## start

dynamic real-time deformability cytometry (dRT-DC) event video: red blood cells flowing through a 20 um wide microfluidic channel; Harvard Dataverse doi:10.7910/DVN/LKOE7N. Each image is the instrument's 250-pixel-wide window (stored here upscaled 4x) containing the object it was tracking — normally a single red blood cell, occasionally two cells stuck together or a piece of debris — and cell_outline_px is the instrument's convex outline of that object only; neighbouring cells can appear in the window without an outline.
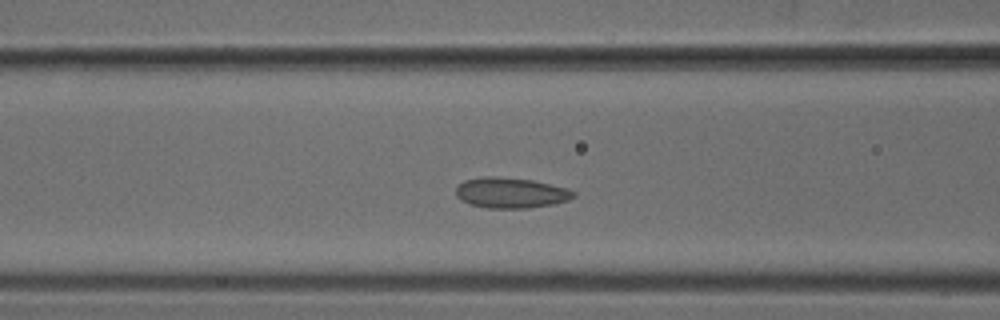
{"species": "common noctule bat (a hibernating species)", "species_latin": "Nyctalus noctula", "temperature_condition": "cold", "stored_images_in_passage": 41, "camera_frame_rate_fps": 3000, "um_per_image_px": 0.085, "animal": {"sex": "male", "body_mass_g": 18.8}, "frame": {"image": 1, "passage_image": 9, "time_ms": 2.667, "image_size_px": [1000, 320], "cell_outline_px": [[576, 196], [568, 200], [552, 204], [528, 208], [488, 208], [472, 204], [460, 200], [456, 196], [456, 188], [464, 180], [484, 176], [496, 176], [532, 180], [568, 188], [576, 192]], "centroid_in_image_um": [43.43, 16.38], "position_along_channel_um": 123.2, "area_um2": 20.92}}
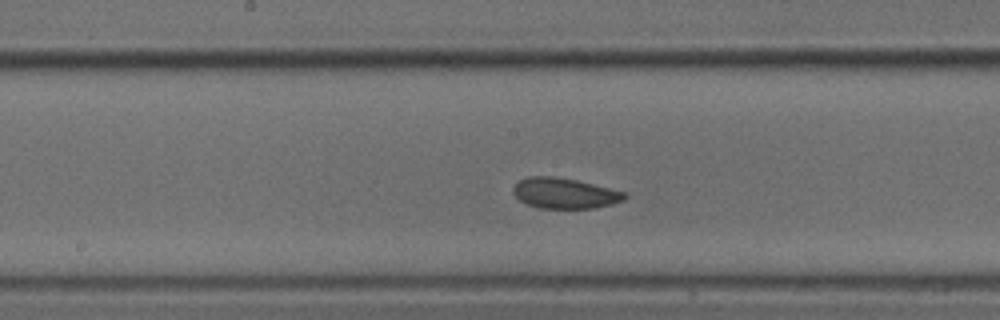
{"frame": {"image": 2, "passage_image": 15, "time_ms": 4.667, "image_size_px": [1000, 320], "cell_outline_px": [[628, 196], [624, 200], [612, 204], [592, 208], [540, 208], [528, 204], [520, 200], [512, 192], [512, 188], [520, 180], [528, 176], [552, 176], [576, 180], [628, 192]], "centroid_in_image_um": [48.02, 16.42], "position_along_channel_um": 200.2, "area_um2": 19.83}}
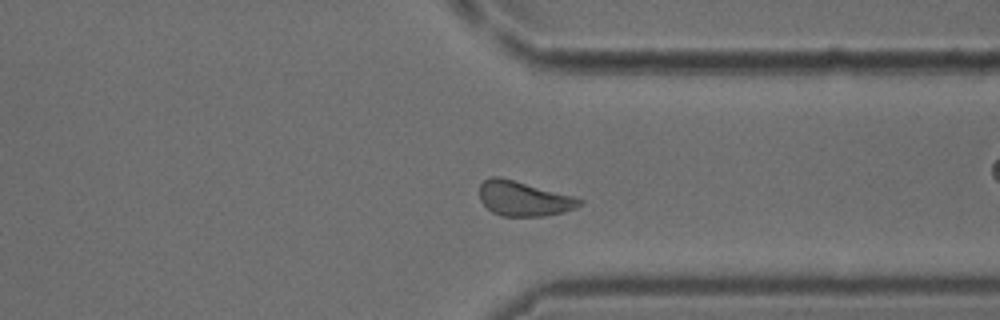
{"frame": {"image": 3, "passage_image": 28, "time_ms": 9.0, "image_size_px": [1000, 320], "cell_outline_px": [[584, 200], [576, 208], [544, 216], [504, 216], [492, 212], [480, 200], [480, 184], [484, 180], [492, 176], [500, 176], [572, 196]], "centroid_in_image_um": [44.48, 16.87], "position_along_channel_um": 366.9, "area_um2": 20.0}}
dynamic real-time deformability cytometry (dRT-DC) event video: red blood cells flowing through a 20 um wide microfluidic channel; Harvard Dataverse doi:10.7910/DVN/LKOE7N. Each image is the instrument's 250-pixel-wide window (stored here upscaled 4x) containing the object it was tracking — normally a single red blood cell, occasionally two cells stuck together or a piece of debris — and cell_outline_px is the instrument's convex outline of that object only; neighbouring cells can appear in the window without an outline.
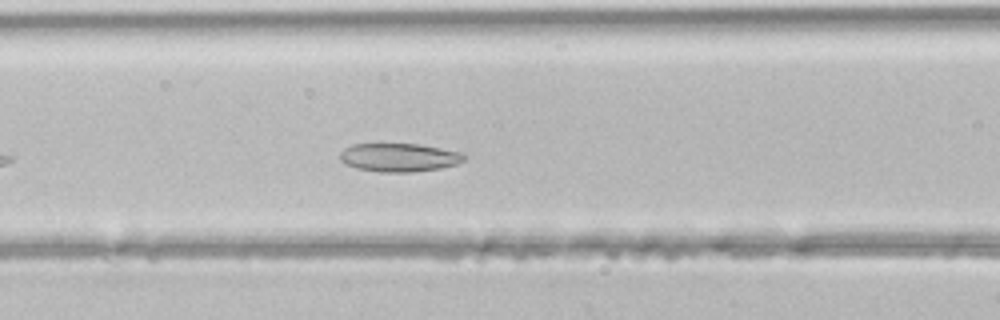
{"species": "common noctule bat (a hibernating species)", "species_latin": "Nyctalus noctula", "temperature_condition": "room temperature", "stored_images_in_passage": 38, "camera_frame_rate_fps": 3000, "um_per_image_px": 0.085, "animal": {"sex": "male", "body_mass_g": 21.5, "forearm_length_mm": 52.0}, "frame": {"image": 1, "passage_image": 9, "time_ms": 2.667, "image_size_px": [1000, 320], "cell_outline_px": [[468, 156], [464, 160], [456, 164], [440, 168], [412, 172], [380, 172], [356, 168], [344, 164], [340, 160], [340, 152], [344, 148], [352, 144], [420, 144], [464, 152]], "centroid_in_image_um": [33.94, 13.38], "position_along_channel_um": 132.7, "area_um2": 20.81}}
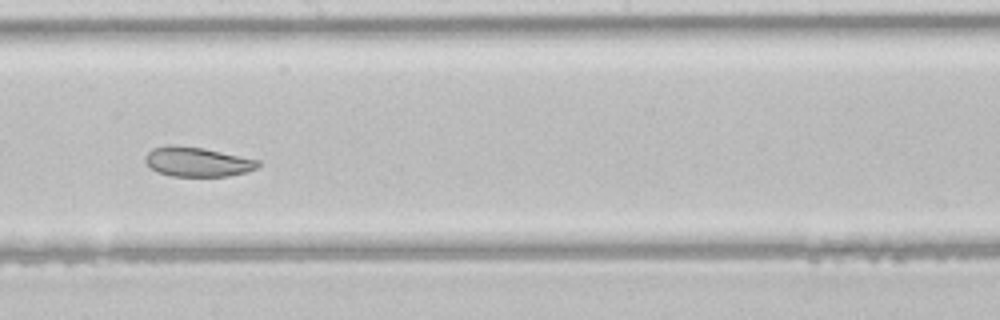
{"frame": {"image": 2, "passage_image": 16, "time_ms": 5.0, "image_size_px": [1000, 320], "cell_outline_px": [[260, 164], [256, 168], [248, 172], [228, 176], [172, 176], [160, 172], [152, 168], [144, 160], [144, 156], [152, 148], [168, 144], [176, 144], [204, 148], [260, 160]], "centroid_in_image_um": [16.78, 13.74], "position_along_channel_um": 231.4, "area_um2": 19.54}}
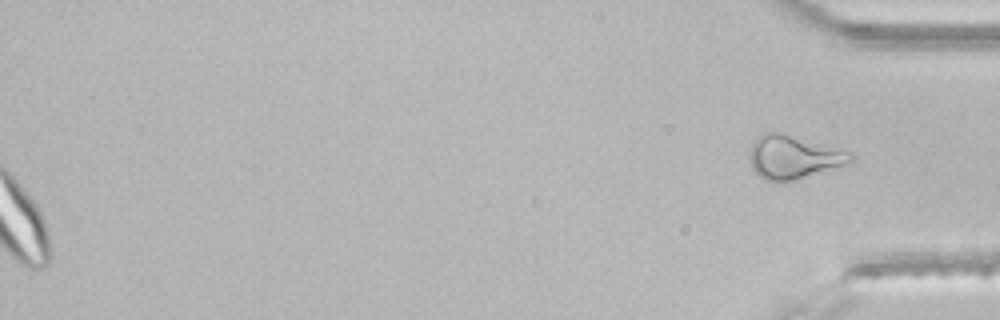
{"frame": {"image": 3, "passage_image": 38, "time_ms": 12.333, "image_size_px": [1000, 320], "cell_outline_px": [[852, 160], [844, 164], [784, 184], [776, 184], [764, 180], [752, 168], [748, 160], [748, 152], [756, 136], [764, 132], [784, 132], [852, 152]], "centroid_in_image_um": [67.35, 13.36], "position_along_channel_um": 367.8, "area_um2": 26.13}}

## end

Exercise:
Copy all of the entries verbatim, leaving out any pictures they contain.

Answer to the exercise:
dynamic real-time deformability cytometry (dRT-DC) event video: red blood cells flowing through a 20 um wide microfluidic channel; Harvard Dataverse doi:10.7910/DVN/LKOE7N. Each image is the instrument's 250-pixel-wide window (stored here upscaled 4x) containing the object it was tracking — normally a single red blood cell, occasionally two cells stuck together or a piece of debris — and cell_outline_px is the instrument's convex outline of that object only; neighbouring cells can appear in the window without an outline.
{"species": "common noctule bat (a hibernating species)", "species_latin": "Nyctalus noctula", "temperature_condition": "cold", "stored_images_in_passage": 41, "camera_frame_rate_fps": 3000, "um_per_image_px": 0.085, "animal": {"sex": "male", "body_mass_g": 18.8}, "frame": {"image": 1, "passage_image": 9, "time_ms": 2.667, "image_size_px": [1000, 320], "cell_outline_px": [[576, 196], [568, 200], [552, 204], [528, 208], [488, 208], [472, 204], [460, 200], [456, 196], [456, 188], [464, 180], [484, 176], [496, 176], [532, 180], [568, 188], [576, 192]], "centroid_in_image_um": [43.43, 16.38], "position_along_channel_um": 123.2, "area_um2": 20.92}}
{"frame": {"image": 2, "passage_image": 15, "time_ms": 4.667, "image_size_px": [1000, 320], "cell_outline_px": [[628, 196], [624, 200], [612, 204], [592, 208], [540, 208], [528, 204], [520, 200], [512, 192], [512, 188], [520, 180], [528, 176], [552, 176], [576, 180], [628, 192]], "centroid_in_image_um": [48.02, 16.42], "position_along_channel_um": 200.2, "area_um2": 19.83}}
{"frame": {"image": 3, "passage_image": 28, "time_ms": 9.0, "image_size_px": [1000, 320], "cell_outline_px": [[584, 200], [576, 208], [544, 216], [504, 216], [492, 212], [480, 200], [480, 184], [484, 180], [492, 176], [500, 176], [572, 196]], "centroid_in_image_um": [44.48, 16.87], "position_along_channel_um": 366.9, "area_um2": 20.0}}
dynamic real-time deformability cytometry (dRT-DC) event video: red blood cells flowing through a 20 um wide microfluidic channel; Harvard Dataverse doi:10.7910/DVN/LKOE7N. Each image is the instrument's 250-pixel-wide window (stored here upscaled 4x) containing the object it was tracking — normally a single red blood cell, occasionally two cells stuck together or a piece of debris — and cell_outline_px is the instrument's convex outline of that object only; neighbouring cells can appear in the window without an outline.
{"species": "common noctule bat (a hibernating species)", "species_latin": "Nyctalus noctula", "temperature_condition": "room temperature", "stored_images_in_passage": 38, "camera_frame_rate_fps": 3000, "um_per_image_px": 0.085, "animal": {"sex": "male", "body_mass_g": 21.5, "forearm_length_mm": 52.0}, "frame": {"image": 1, "passage_image": 9, "time_ms": 2.667, "image_size_px": [1000, 320], "cell_outline_px": [[468, 156], [464, 160], [456, 164], [440, 168], [412, 172], [380, 172], [356, 168], [344, 164], [340, 160], [340, 152], [344, 148], [352, 144], [420, 144], [464, 152]], "centroid_in_image_um": [33.94, 13.38], "position_along_channel_um": 132.7, "area_um2": 20.81}}
{"frame": {"image": 2, "passage_image": 16, "time_ms": 5.0, "image_size_px": [1000, 320], "cell_outline_px": [[260, 164], [256, 168], [248, 172], [228, 176], [172, 176], [160, 172], [152, 168], [144, 160], [144, 156], [152, 148], [168, 144], [176, 144], [204, 148], [260, 160]], "centroid_in_image_um": [16.78, 13.74], "position_along_channel_um": 231.4, "area_um2": 19.54}}
{"frame": {"image": 3, "passage_image": 38, "time_ms": 12.333, "image_size_px": [1000, 320], "cell_outline_px": [[852, 160], [844, 164], [784, 184], [776, 184], [764, 180], [752, 168], [748, 160], [748, 152], [756, 136], [764, 132], [784, 132], [852, 152]], "centroid_in_image_um": [67.35, 13.36], "position_along_channel_um": 367.8, "area_um2": 26.13}}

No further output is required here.